Adding #11 to RightScale CEO’s Top 10 Cloud Myths

Generally, I think of a “Top 10 Cloud Myths” post as pure self-serving marketing fluffery, so I was pleasantly surprised to see Michael Crandal (RightScale’s CEO) producing a list with some substance.   Don’t get me wrong, the list is still a RightScale value prop 101.  It’s just that they have the good fortune to be addressing real problems and creating real value.

So, here’s my Myth #11 “We have to re-write our applications to run in the cloud.”  While that’s largely a myth; it may be a good myth to keep around because many applications SHOULD be rewritten – not for the cloud, but for changing usage patterns (more mobile users, more remote users, more SOA clients, etc)

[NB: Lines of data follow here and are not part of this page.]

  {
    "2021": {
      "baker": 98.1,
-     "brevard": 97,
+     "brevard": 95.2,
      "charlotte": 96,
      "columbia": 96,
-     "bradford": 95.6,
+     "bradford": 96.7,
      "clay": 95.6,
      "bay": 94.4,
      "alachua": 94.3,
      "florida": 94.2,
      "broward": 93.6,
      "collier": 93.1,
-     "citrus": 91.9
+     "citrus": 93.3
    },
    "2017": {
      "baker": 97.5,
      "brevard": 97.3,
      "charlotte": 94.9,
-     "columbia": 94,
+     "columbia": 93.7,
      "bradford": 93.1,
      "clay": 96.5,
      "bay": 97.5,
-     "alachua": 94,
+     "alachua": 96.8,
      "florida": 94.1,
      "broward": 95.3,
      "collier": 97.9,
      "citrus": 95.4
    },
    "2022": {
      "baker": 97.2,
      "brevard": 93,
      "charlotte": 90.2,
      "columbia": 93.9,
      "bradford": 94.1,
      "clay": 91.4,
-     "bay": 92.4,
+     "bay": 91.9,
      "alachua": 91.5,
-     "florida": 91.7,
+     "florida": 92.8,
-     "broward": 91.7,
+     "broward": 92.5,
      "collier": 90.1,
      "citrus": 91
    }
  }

API vs. API: How Amazon EC2 kicks VMware, RackSpace, and Microsoft

My day job is to try and choose and influence Cloud technologies so it’s no surprise when to hear different vendors pitching why their cloud API is more open, standards based, or performant.  They have convincing yet irrelevant arguments: the primary measure of a cloud API is the size of its ecosystem.

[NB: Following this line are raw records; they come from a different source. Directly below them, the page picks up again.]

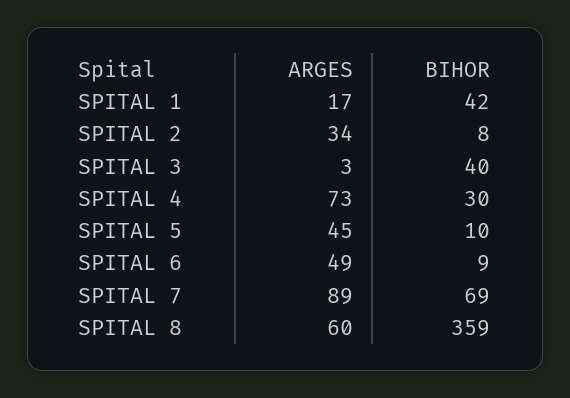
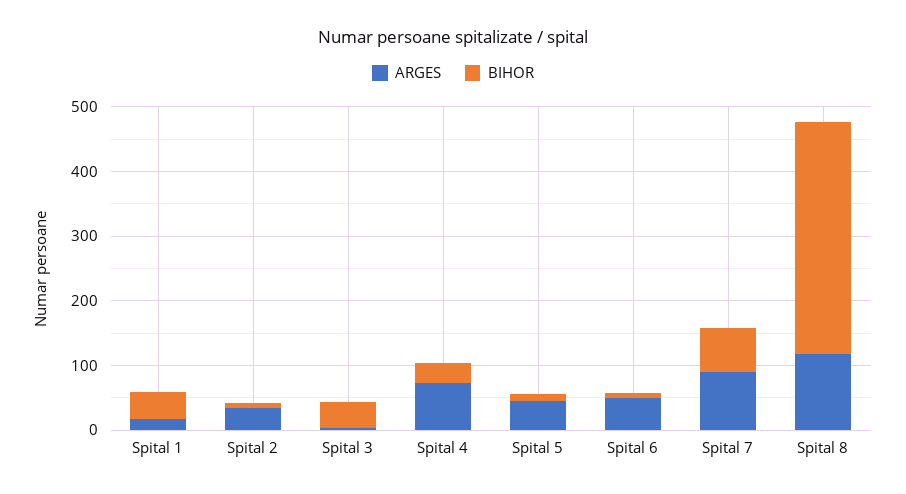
  {
    "ARGES": {
      "SPITAL 1": 17,
      "SPITAL 2": 34,
      "SPITAL 3": 3,
      "SPITAL 4": 73,
      "SPITAL 5": 45,
      "SPITAL 6": 49,
      "SPITAL 7": 89,
-     "SPITAL 8": 60
+     "SPITAL 8": 120
    },
    "BIHOR": {
      "SPITAL 1": 42,
      "SPITAL 2": 8,
      "SPITAL 3": 40,
      "SPITAL 4": 30,
      "SPITAL 5": 10,
      "SPITAL 6": 9,
      "SPITAL 7": 69,
      "SPITAL 8": 359
    }
  }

The API’s ecosystem is the number (and vitality) of the upstream partners, SaaS services, PaaS vendors, and ISVs that have built their business on top of that API.  The fundamental truth of this model, like all ad hoc IT standards, is that success is built on business traction, not on technical merit or endorsement by standards bodies.

So which Cloud API will be the winner?  We’re just rounding the first turn and Amazon is ahead.  Let’s look at the lead fillies

  • Amazon EC2/S3 has the clear leadership.  Their API is widely copied (without clear license to do so!), includes storage and their billing model is highly innovative.
  • Microsoft Azure is making a big push.  Windows continues to dominate as a platform and their SQL cloud helps address application porting.  In addition, their PaaS integration provides a forward migration.
  • VMware vCloud has taken to high road through the official standards bodies.  VMware dominates the private cloud space and their vCenter API represents a larger ecosystem than any other virtualization API.   This ecosystem guarantees that vCloud will be widely adopted but if they can cross over into public clouds is fuzzier.
  • RackSpace has an interesting position by offering both dedicated and shared hosting.  Their service and API have been along for a long time.  They have just not created the buzz that Amazon gets.  They could be a swing vote depending on their future decisions around Cloud APIs.

But maybe we don’t have to pick the winner!  Perhaps there’s an option for a trifecta bet where we don’t have to pick a single winner.  This scenario of building a multi-API abstraction layer is getting a lot of interest and creating a lot of value.  Vendors include RightScale, DeltaCloud (was RedHat, now Apache), and jCloud.

Right now, I’m sitting in the Delta Cloud session at RedHat Summit/JBoss World.  One of my concerns about API aggregation is that the API abstraction has to be either least common denominator (LCD) or have strange exceptions.  For example, the speaker is saying that approaches to Firewalls are very different or completely missing.  This creates a serious aggravation for aggregation:  does the API leave a gap, favor one API, or invent yet another way to solve the problem.

I believe the cloud API race is not just a single horse race for the Cloud Computing Cup, it’s more like the Triple Crown.   The real winning API will cover compute, network, and storage management.   

Then again, accelerating PaaS adoption could make these IaaS Clouds into buggy whip manufacturers.

Disclosure:  My employeer, Dell, is a partner with many of the companies listed above.